Information:
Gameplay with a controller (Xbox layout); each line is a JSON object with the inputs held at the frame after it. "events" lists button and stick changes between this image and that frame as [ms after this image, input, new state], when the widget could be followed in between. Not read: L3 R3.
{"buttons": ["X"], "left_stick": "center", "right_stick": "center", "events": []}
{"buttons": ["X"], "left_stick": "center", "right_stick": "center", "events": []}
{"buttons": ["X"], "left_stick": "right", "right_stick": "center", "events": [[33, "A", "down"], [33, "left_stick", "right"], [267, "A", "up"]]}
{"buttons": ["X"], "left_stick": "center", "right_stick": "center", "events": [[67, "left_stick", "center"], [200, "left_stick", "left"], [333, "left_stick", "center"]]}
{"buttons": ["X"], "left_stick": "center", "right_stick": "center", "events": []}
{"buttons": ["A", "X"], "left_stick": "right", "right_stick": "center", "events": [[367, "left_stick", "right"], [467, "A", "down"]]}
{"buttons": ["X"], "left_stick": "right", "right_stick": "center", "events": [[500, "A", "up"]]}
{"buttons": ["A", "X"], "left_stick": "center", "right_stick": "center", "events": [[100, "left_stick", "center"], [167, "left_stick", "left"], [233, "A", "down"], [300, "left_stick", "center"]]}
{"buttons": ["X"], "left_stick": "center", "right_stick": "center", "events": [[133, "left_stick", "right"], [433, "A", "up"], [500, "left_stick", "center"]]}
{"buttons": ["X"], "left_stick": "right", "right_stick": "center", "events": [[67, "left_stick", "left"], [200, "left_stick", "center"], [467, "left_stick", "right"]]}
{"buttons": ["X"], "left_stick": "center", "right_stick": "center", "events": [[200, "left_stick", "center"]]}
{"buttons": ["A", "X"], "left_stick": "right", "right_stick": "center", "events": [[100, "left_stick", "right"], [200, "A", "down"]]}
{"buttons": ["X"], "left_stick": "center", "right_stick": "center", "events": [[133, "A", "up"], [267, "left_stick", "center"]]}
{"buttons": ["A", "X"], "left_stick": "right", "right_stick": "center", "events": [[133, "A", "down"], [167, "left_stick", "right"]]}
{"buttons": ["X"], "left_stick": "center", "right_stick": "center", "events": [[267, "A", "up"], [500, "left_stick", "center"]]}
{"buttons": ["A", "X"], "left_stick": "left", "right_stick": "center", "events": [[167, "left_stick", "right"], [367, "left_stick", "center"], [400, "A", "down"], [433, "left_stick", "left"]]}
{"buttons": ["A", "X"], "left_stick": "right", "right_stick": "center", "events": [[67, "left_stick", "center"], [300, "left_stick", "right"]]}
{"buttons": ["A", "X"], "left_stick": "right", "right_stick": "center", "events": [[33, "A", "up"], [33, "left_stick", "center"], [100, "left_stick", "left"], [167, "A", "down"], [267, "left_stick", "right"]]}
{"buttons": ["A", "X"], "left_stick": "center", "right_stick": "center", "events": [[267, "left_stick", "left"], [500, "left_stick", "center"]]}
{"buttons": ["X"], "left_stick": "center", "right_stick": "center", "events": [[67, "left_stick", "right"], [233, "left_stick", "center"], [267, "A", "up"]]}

Exercise directions:
All of the entries above are to be printed again exactly.

Result of the task:
Gameplay with a controller (Xbox layout); each line is a JSON object with the inputs held at the frame after it. "events" lists button and stick changes between this image and that frame as [ms after this image, input, new state], when the widget could be followed in between. Not read: L3 R3.
{"buttons": ["X"], "left_stick": "center", "right_stick": "center", "events": []}
{"buttons": ["X"], "left_stick": "center", "right_stick": "center", "events": []}
{"buttons": ["X"], "left_stick": "right", "right_stick": "center", "events": [[33, "A", "down"], [33, "left_stick", "right"], [267, "A", "up"]]}
{"buttons": ["X"], "left_stick": "center", "right_stick": "center", "events": [[67, "left_stick", "center"], [200, "left_stick", "left"], [333, "left_stick", "center"]]}
{"buttons": ["X"], "left_stick": "center", "right_stick": "center", "events": []}
{"buttons": ["A", "X"], "left_stick": "right", "right_stick": "center", "events": [[367, "left_stick", "right"], [467, "A", "down"]]}
{"buttons": ["X"], "left_stick": "right", "right_stick": "center", "events": [[500, "A", "up"]]}
{"buttons": ["A", "X"], "left_stick": "center", "right_stick": "center", "events": [[100, "left_stick", "center"], [167, "left_stick", "left"], [233, "A", "down"], [300, "left_stick", "center"]]}
{"buttons": ["X"], "left_stick": "center", "right_stick": "center", "events": [[133, "left_stick", "right"], [433, "A", "up"], [500, "left_stick", "center"]]}
{"buttons": ["X"], "left_stick": "right", "right_stick": "center", "events": [[67, "left_stick", "left"], [200, "left_stick", "center"], [467, "left_stick", "right"]]}
{"buttons": ["X"], "left_stick": "center", "right_stick": "center", "events": [[200, "left_stick", "center"]]}
{"buttons": ["A", "X"], "left_stick": "right", "right_stick": "center", "events": [[100, "left_stick", "right"], [200, "A", "down"]]}
{"buttons": ["X"], "left_stick": "center", "right_stick": "center", "events": [[133, "A", "up"], [267, "left_stick", "center"]]}
{"buttons": ["A", "X"], "left_stick": "right", "right_stick": "center", "events": [[133, "A", "down"], [167, "left_stick", "right"]]}
{"buttons": ["X"], "left_stick": "center", "right_stick": "center", "events": [[267, "A", "up"], [500, "left_stick", "center"]]}
{"buttons": ["A", "X"], "left_stick": "left", "right_stick": "center", "events": [[167, "left_stick", "right"], [367, "left_stick", "center"], [400, "A", "down"], [433, "left_stick", "left"]]}
{"buttons": ["A", "X"], "left_stick": "right", "right_stick": "center", "events": [[67, "left_stick", "center"], [300, "left_stick", "right"]]}
{"buttons": ["A", "X"], "left_stick": "right", "right_stick": "center", "events": [[33, "A", "up"], [33, "left_stick", "center"], [100, "left_stick", "left"], [167, "A", "down"], [267, "left_stick", "right"]]}
{"buttons": ["A", "X"], "left_stick": "center", "right_stick": "center", "events": [[267, "left_stick", "left"], [500, "left_stick", "center"]]}
{"buttons": ["X"], "left_stick": "center", "right_stick": "center", "events": [[67, "left_stick", "right"], [233, "left_stick", "center"], [267, "A", "up"]]}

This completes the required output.